Founder of Philadelphia community center recipient of annual CCHD award
Catholic News Service photo
Bethany Welch poses for a photo at the St. Thomas Aquinas Center's community garden in Philadelphia June 6. Welch is this year's recipient of the Cardinal Joseph Bernardin New Leadership Award given by the U.S. bishops' Catholic Campaign for Human Develo pment. A June 11 presentation of the award was taking place during the bishops' spring assembly in New Orleans.
Catholic News Service
WASHINGTON — Long before she became a Catholic in 2005, Bethany Welch demonstrated a commitment to serving others and living out the Gospel.
From creating relationships with the marginalized while living at the poverty level to developing a community center that supports immigrant populations in one of the poorest parts of the U.S., Welch embodies the Gospel message as she combats the problems of poverty, drug use and gun violence in South Philadelphia.

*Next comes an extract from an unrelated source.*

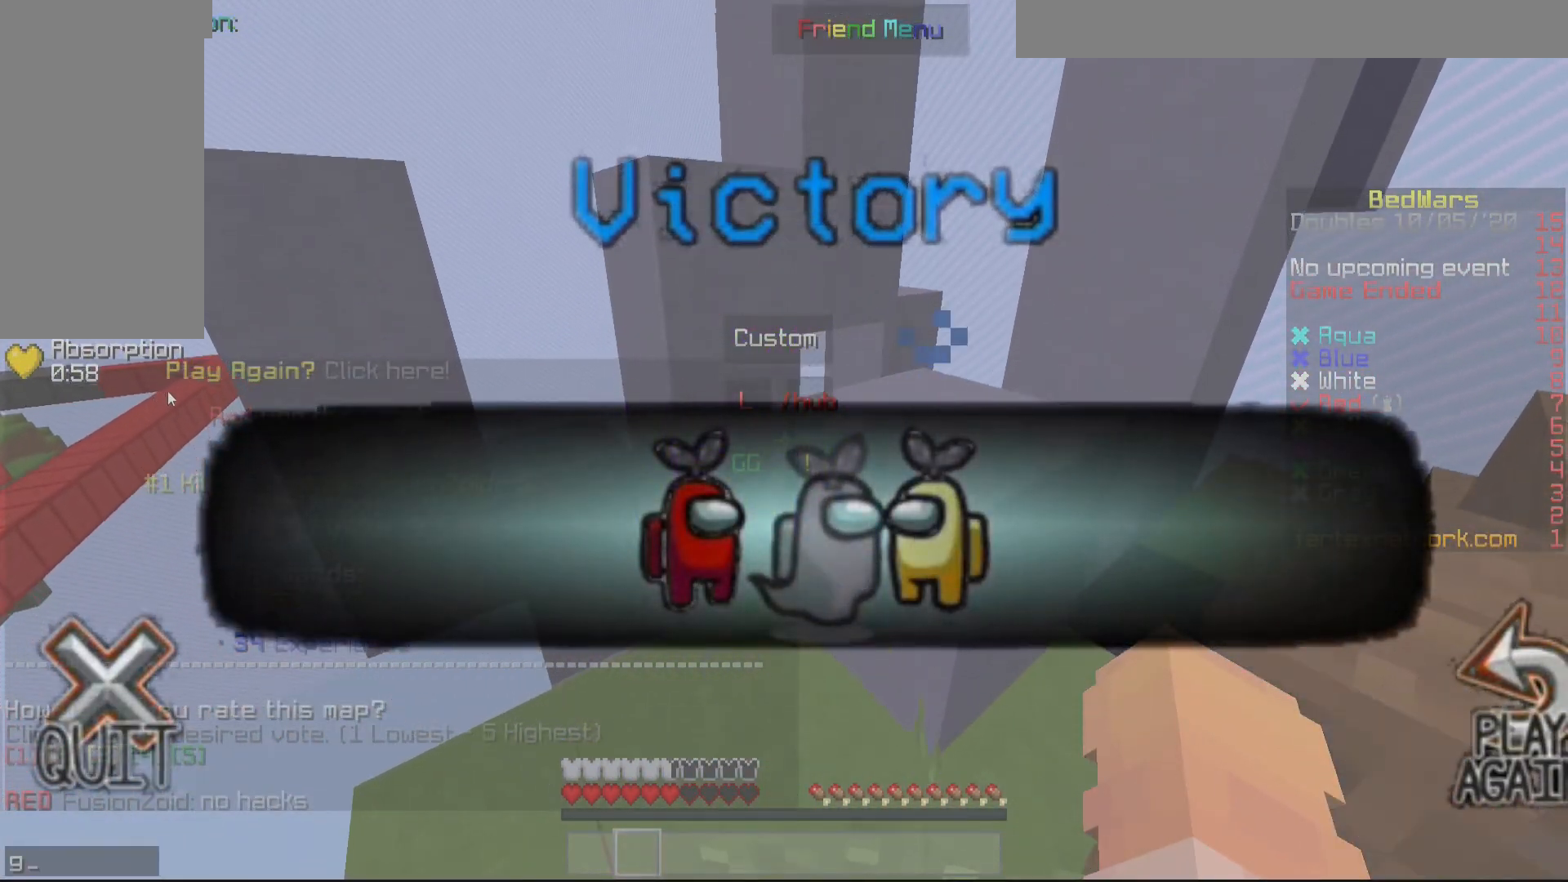
{"keys": [], "mouse": [], "events": []}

For her work, Welch, 35, is this year's recipient of the Cardinal Joseph Bernardin New Leadership Award, given by the U.S. bishops' Catholic Campaign for Human Development.
Named for the late Cardinal Joseph Bernardin of Chicago, the award has been presented annually since 1988 to a Catholic between 18 and 40 years old who demonstrates leadership in fighting poverty and injustice through community-based solutions.
Although Welch cites her parents as "models of faith in action," she didn't consider a career in social change until finishing her undergraduate studies.
After graduating from Roberts Wesleyan College in 2000, Welch worked at a large food bank in Rochester, New York, where she coordinated advocacy efforts and successfully secured new language for federal legislation governing hunger and food security.
Welch continued to serve the urban poor when she moved to Philadelphia to become an AmeriCorps VISTA volunteer. While participating in the one-year national service program, Welch developed a service learning program for at-risk youth and helped launch a community center sponsored by Catholic Social Services of the Philadelphia Archdiocese. Although not yet Catholic herself, Welch was drawn to the anti-poverty mission of the project.
"I have never before encountered such brokenness, such pain. The neighborhood where the center is located is the 'hungriest in America,'" Welch told Catholic News Service in a telephone interview. "It has some of the highest rates of drug addiction ... and, as a result, incredible levels of gun violence. It was like the neighborhood had been completely forgotten by the rest of the city of Philadelphia."
Although she quickly became "overwhelmed and disillusioned" by the project, she cites the experience as "the final step" in her decision to join the Catholic Church.
"I didn't understand how the sisters and priests I worked with were doing this work for 30 and 40 years when I was discouraged after two months," said Welch. "I kept ending up over at the rectory kitchen asking how God was OK with this brokenness ... and how these men and women of faith stay invested in their work. What sustained them? They pointed me to the Eucharist."
As she discovered how "Christ's body ... unites us with those who are suffering," Welch began to feel called to "contribute to the light of the Gospel" by using her talents and gifts to help others.
"I found a home in the Catholic faith," said Welch. "I think I am called to be accountable for that gift. ...That means taking every opportunity to use my gifts and talents to further the kingdom of God on earth. Sometimes that is in art. Sometimes that is through research and writing. Sometimes it is in speaking up for those without a voice."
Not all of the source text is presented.